Pas de réponse. Le sifflement, à nouveau.
Il préféra repartir à zéro :
— Vous êtes bien la compagne de Patrick Bonfils, pêcheur à Guéthary ?
— Oui.
— Dans quelles conditions a-t-il disparu ?
— Mercredi dernier. Il est parti à la banque.
— À Guéthary ?
Elle eut un bref rire entre ses larmes :
— Guéthary, c’est un village. Il est parti à Biarritz, avec notre voiture.
— Quel modèle ?
— Une Renault. Un vieux modèle.
— À partir de quand vous êtes-vous inquiétée ?
— Mais… tout de suite. D’abord, je voulais savoir ce qui s’était passé à la banque. On a des ennuis. Des ennuis graves…
— Des dettes ?
— Un emprunt. Pour le bateau. On est… Enfin, vous voyez, quoi… La pêche, c’est devenu de plus en plus difficile. On est couverts de taxes. Les règles arrêtent pas de changer. Et pis y a les Espagnols qui nous piquent tout. Vous regardez pas les nouvelles ?
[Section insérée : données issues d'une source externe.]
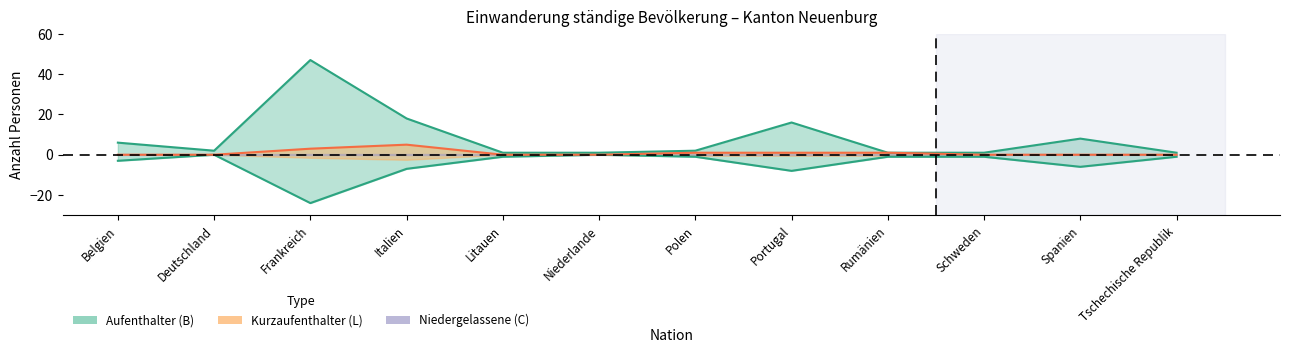

True or false: Total and Aufenthalter (B) Total intersect in this chart.

False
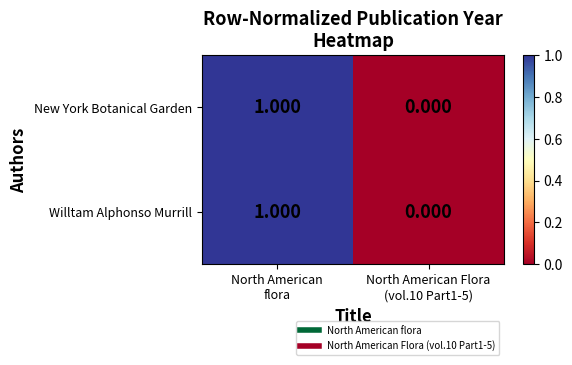

What is the total value across all series at North American
flora?

2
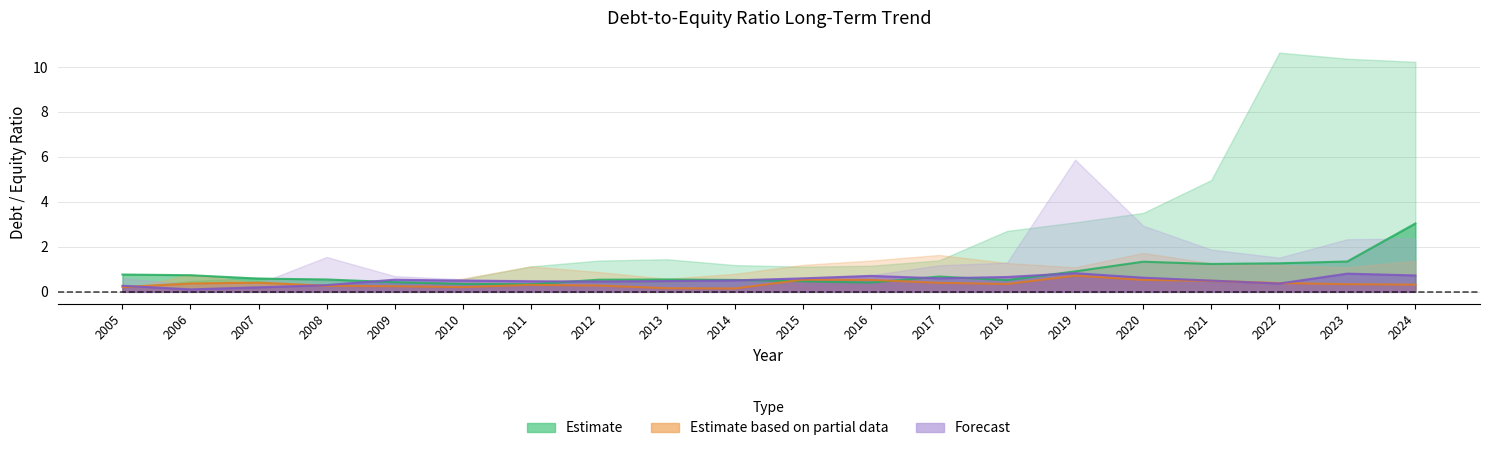

What is the greatest value displayed?

3.0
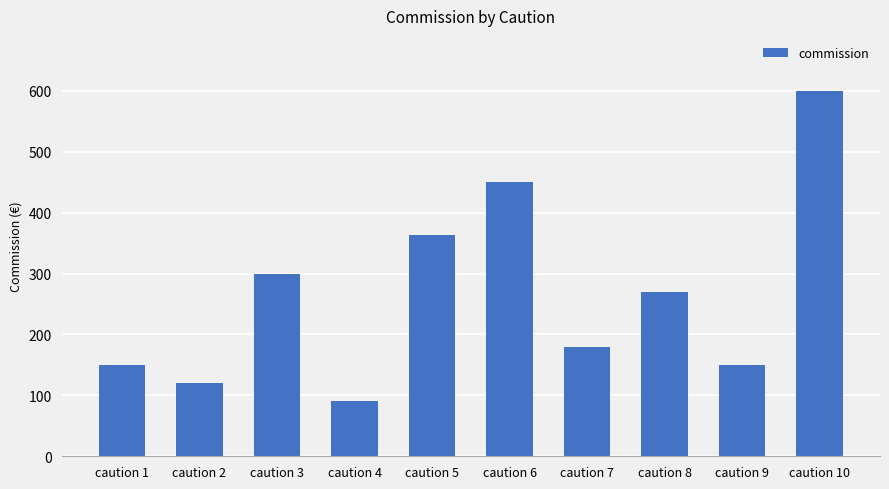

What is the value of the 8th bar from the left?

270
Mathias notait d’une main nerveuse sur son bloc.
— Que s’est-il passé ?
— Rien. Il est pas rentré de la journée. J’ai appelé la banque. Ils l’avaient pas vu. J’suis allée au port. Dans les cafés où il a l’habitude d’aller.
— Patrick boit ?
Sylvie ne répondit pas. Une forme de confirmation. Freire écrivait toujours. Patrick Bonfils était un cas d’école. Sous la pression des soucis d’argent, l’homme s’était délesté de son identité comme d’un manteau trop lourd. Puis il était monté dans un train, direction Bordeaux. Mais quel rôle jouait alors le traumatisme de la gare ? Avait-il seulement existé ? D’où provenaient l’annuaire et la clé ?
— Ensuite ?
— Le soir, je suis allé à la Gendarmerie. Ils ont lancé un avis de recherche.
Les gendarmes n’avaient pas dû se précipiter sur les traces d’un pêcheur alcoolique. Dans tous les cas, l’avis de recherche n’était pas arrivé jusqu’en Gironde.